The architecture and display of the South Bank Exhibition were planned by the Festival Office's Exhibition Presentation Panel, whose members were:
- Gerald Barry, Director-General, Chairman
- Cecil Cooke, Director, Exhibitions, Deputy Chairman
- Misha Black
- G.A.Campbell, Director, Finances and Establishments
- Hugh Casson, Director, Architecture
- Ian Cox, Director, Science and Technology
- A.D.Hippisley Coxe, Council of Industrial Design
- James Gardner
- James Holland
- M.Hartland Thomas, Council of Industrial Design
- Ralph Tubbs
- Peter Kneebone, Secretary
The theme of the Exhibition was devised by Ian Cox.
The Exhibition comprised the Upstream Circuit: "The Land", the Dome of Discovery, the Downstream Circuit: "The People", and other displays.
Read more about this topic: Festival Of Britain
Famous quotes containing the words south, bank and/or exhibition:
“If you are one of the hewers of wood and drawers of small weekly paychecks, your letters will have to contain some few items of news or they will be accounted dry stuff.... But if you happen to be of a literary turn of mind, or are, in any way, likely to become famous, you may settle down to an afternoon of letter-writing on nothing more sprightly in the way of news than the shifting of the wind from south to south-east.”

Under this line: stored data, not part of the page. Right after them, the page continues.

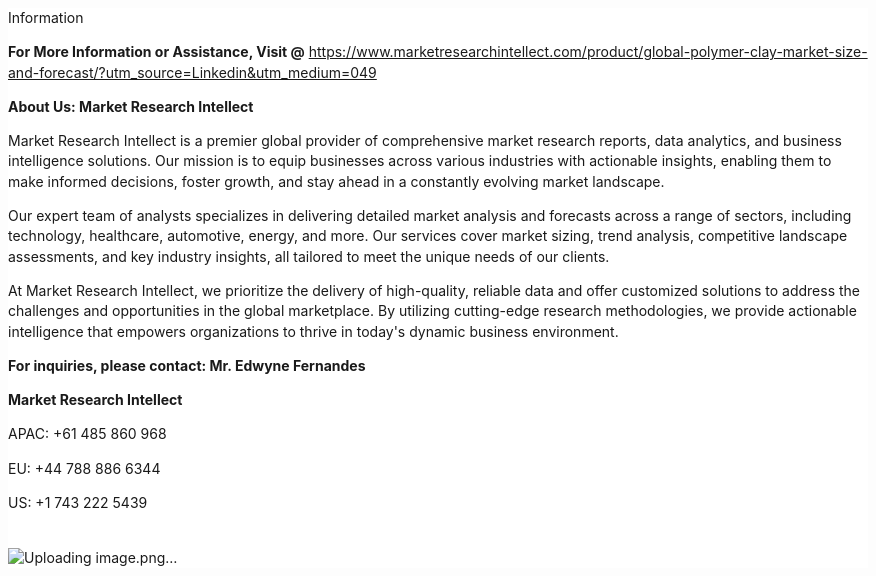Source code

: Information</li></ul></div><div class="article-main__content" data-test-id="publishing-text-block"><p><span class="font-[700]"><strong>For More Information or Assistance, Visit @</strong>&nbsp;<a href="https://www.marketresearchintellect.com/product/global-polymer-clay-market-size-and-forecast/?utm_source=Linkedin&utm_medium=049">https://www.marketresearchintellect.com/product/global-polymer-clay-market-size-and-forecast/?utm_source=Linkedin&utm_medium=049</a></span></p><p><strong>About Us: Market Research Intellect</strong></p><p>Market Research Intellect is a premier global provider of comprehensive market research reports, data analytics, and business intelligence solutions. Our mission is to equip businesses across various industries with actionable insights, enabling them to make informed decisions, foster growth, and stay ahead in a constantly evolving market landscape.</p><p>Our expert team of analysts specializes in delivering detailed market analysis and forecasts across a range of sectors, including technology, healthcare, automotive, energy, and more. Our services cover market sizing, trend analysis, competitive landscape assessments, and key industry insights, all tailored to meet the unique needs of our clients.</p><p>At Market Research Intellect, we prioritize the delivery of high-quality, reliable data and offer customized solutions to address the challenges and opportunities in the global marketplace. By utilizing cutting-edge research methodologies, we provide actionable intelligence that empowers organizations to thrive in today's dynamic business environment.</p><p><strong>For inquiries, please contact: Mr. Edwyne Fernandes</strong></p><p><strong>Market Research Intellect</strong></p><p>APAC: +61 485 860 968</p><p>EU: +44 788 886 6344</p><p>US: +1 743 222 5439</p></div><div class="article-main__content" data-test-id="publishing-text-block">&nbsp;</div>
![Uploading image.png…]()
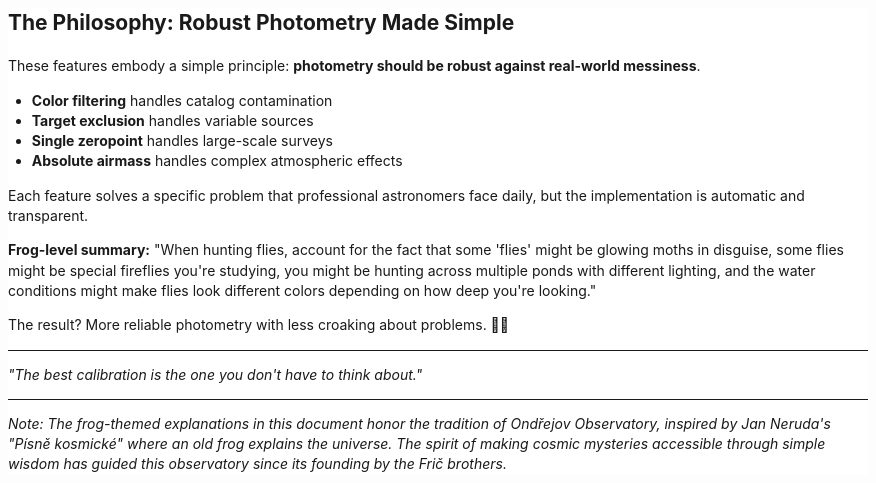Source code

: ## The Philosophy: Robust Photometry Made Simple

These features embody a simple principle: **photometry should be robust against real-world messiness**.

- **Color filtering** handles catalog contamination
- **Target exclusion** handles variable sources  
- **Single zeropoint** handles large-scale surveys
- **Absolute airmass** handles complex atmospheric effects

Each feature solves a specific problem that professional astronomers face daily, but the implementation is automatic and transparent.

**Frog-level summary:** "When hunting flies, account for the fact that some 'flies' might be glowing moths in disguise, some flies might be special fireflies you're studying, you might be hunting across multiple ponds with different lighting, and the water conditions might make flies look different colors depending on how deep you're looking."

The result? More reliable photometry with less croaking about problems. 🐸✨

---

*"The best calibration is the one you don't have to think about."*

---

*Note: The frog-themed explanations in this document honor the tradition of Ondřejov Observatory, inspired by Jan Neruda's "Písně kosmické" where an old frog explains the universe. The spirit of making cosmic mysteries accessible through simple wisdom has guided this observatory since its founding by the Frič brothers.*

—Robert Benchley (18891945)
“That strain again, it had a dying fall;
O, it came oer my ear like the sweet sound
That breathes upon a bank of violets,
Stealing and giving odor. Enough, no more,
Tis not so sweet now as it was before.”
—William Shakespeare (15641616)
“The hardiest skeptic who has seen a horse broken, a pointer trained, or has visited a menagerie or the exhibition of the Industrious Fleas, will not deny the validity of education. A boy, says Plato, is the most vicious of all beasts; and in the same spirit the old English poet Gascoigne says, A boy is better unborn than untaught.”